* PROBLEM STATEMENT:
Return verbatim every line from the one with "DEA felicita a" up to and including the last line, leaving out the pictures.

═════ DATA FOR THIS TASK

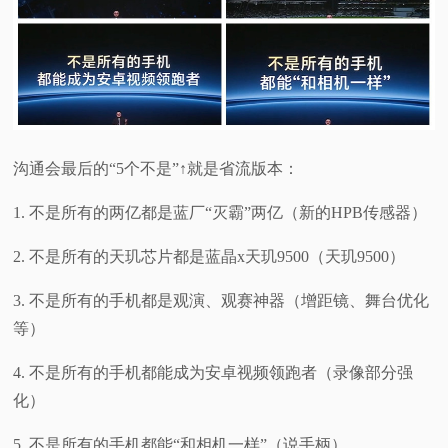
沟通会最后的“5个不是”↑就是省流版本：
1. 不是所有的两亿都是蓝厂“灭霸”两亿（新的HPB传感器）
2. 不是所有的天玑芯片都是蓝晶x天玑9500（天玑9500）
3. 不是所有的手机都是观演、观赛神器（增距镜、舞台优化
等）
4. 不是所有的手机都能成为安卓视频领跑者（录像部分强
化）
5. 不是所有的手机都能“和相机一样”（说手柄）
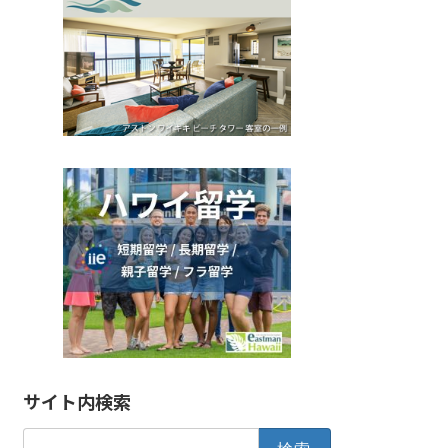
サイト内検索
検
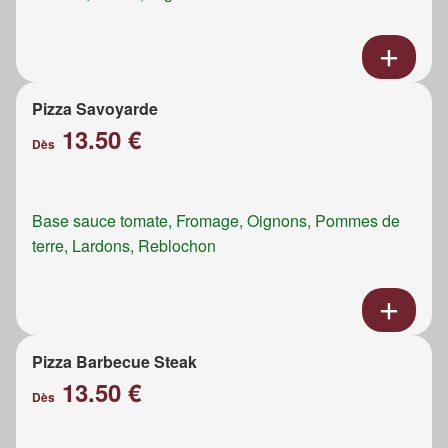
Pizza Savoyarde
13.50 €
Dès
Base sauce tomate, Fromage, Oignons, Pommes de
terre, Lardons, Reblochon
Pizza Barbecue Steak
13.50 €
Dès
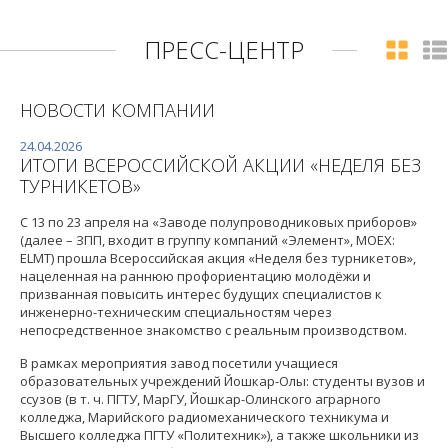
ПРЕСС-ЦЕНТР
НОВОСТИ КОМПАНИИ
24.04.2026
ИТОГИ ВСЕРОССИЙСКОЙ АКЦИИ «НЕДЕЛЯ БЕЗ
ТУРНИКЕТОВ»
С 13 по 23 апреля на «Заводе полупроводниковых приборов»
(далее – ЗПП, входит в группу компаний «Элемент», MOEX:
ELMT) прошла Всероссийская акция «Неделя без турникетов»,
нацеленная на раннюю профориентацию молодёжи и
призванная повысить интерес будущих специалистов к
инженерно-техническим специальностям через
непосредственное знакомство с реальным производством.
В рамках мероприятия завод посетили учащиеся
образовательных учреждений Йошкар-Олы: студенты вузов и
ссузов (в т. ч. ПГТУ, МарГУ, Йошкар-Олинского аграрного
колледжа, Марийского радиомеханического техникума и
Высшего колледжа ПГТУ «Политехник»), а также школьники из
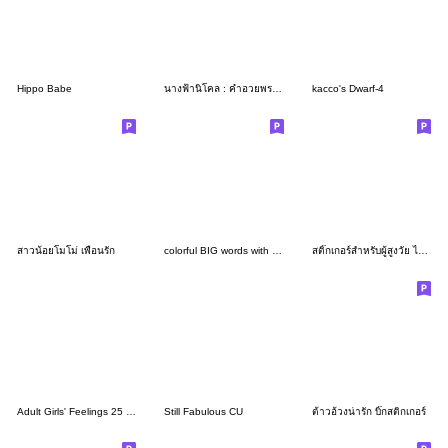
Hippo Babe
นางฟ้านิโคล : คำอวยพรที่ใช้ได้ทุกวัน
kacco's Dwarf-4
สาวน้อยโมโม่ เพื่อนรัก
colorful BIG words with Sompan
สติ๊กเกอร์สำหรับผู้สูงวัย ไม่ใช้แว่น 4
Adult Girls' Feelings 25 (Juicy Summer)
Still Fabulous CU
ต้าวอ้วงน่ารัก บิ๊กสติกเกอร์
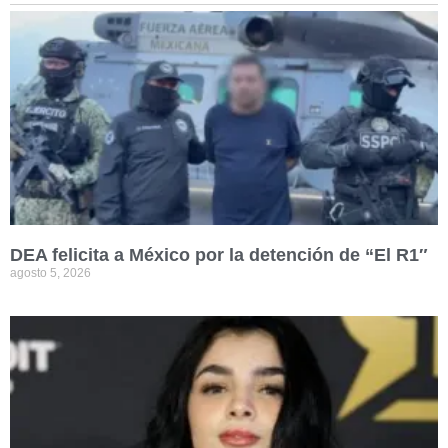
DEA felicita a México por la detención de “El R1″
agosto 5, 2026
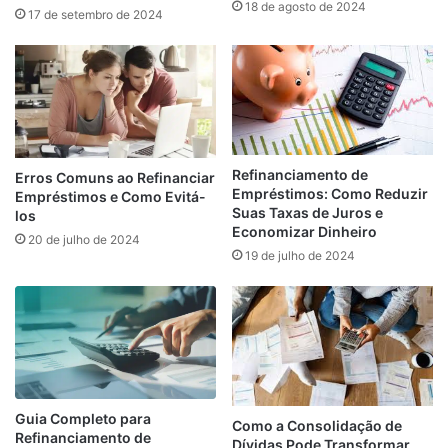
18 de agosto de 2024
17 de setembro de 2024
Refinanciamento de
Erros Comuns ao Refinanciar
Empréstimos: Como Reduzir
Empréstimos e Como Evitá-
Suas Taxas de Juros e
los
Economizar Dinheiro
20 de julho de 2024
19 de julho de 2024
Guia Completo para
Como a Consolidação de
Refinanciamento de
Dívidas Pode Transformar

══════════

* EXERCISE SOLUTION:
DEA felicita a México por la detención de “El R1″
agosto 5, 2026
18 de agosto de 2024
17 de setembro de 2024
Refinanciamento de
Erros Comuns ao Refinanciar
Empréstimos: Como Reduzir
Empréstimos e Como Evitá-
Suas Taxas de Juros e
los
Economizar Dinheiro
20 de julho de 2024
19 de julho de 2024
Guia Completo para
Como a Consolidação de
Refinanciamento de
Dívidas Pode Transformar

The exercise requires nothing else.